A convicted felon from Ohio with neo-Nazi sympathies and an illegal arsenal of assault rifles, semi-automatic pistols and other weapons was tracking Jewish and African-American community leaders in Detroit before his recent arrest by a federal anti-terrorism task force, according to a report by Michael Isikoff of NBC News.
“The FBI averted a catastrophe in this case, there’s no doubt about it,” Steven M. Dettelbach, the U.S. Attorney in Cleveland, told NBC News.
The suspect, Richard Schmidt, who spent 13 years in an Ohio prison for killing a man and wounding two others during a traffic dispute, had a notebook in his home with the names, addresses and other personal information of the Detroit area community leaders and their families, the report said. Members of an FBI Joint terrorism Task Force arrested Schmidt, who lives in Bowling Green, Ohio, where he also owns a sporting goods store.
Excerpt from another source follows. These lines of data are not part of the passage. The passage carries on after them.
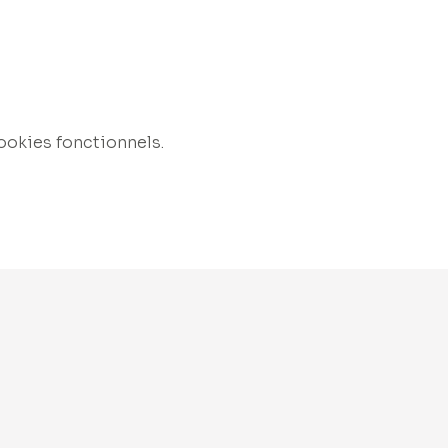
ookies fonctionnels.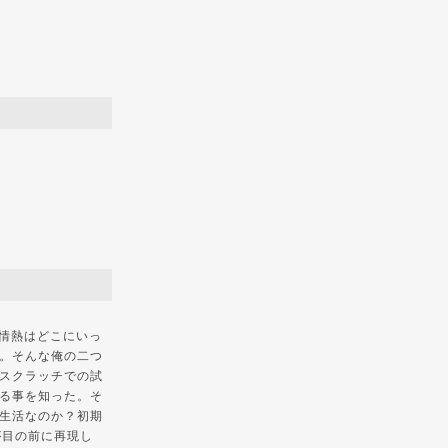
と情熱はどこにいっ
。そんな俺の二つ
スクラッチでの試
る事を知った。そ
生活なのか？初期
が目の前に再現し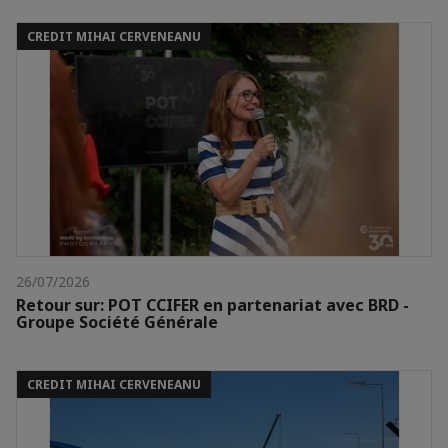
CREDIT MIHAI CERVENEANU
26/07/2026
Retour sur: POT CCIFER en partenariat avec BRD -
Groupe Société Générale
CREDIT MIHAI CERVENEANU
According to the Anti-Defamation League (ADL), Schmidt wasn’t just sympathetic to national socialism; he was a long-time member of the neo-Nazi National Alliance, (NA) acting as the Toledo contact for the group that once dominated the American radical right. Schmidt also occasionally attended meetings of the National Socialist Movement (NSM), currently the country’s largest neo-Nazi group, the ADL said.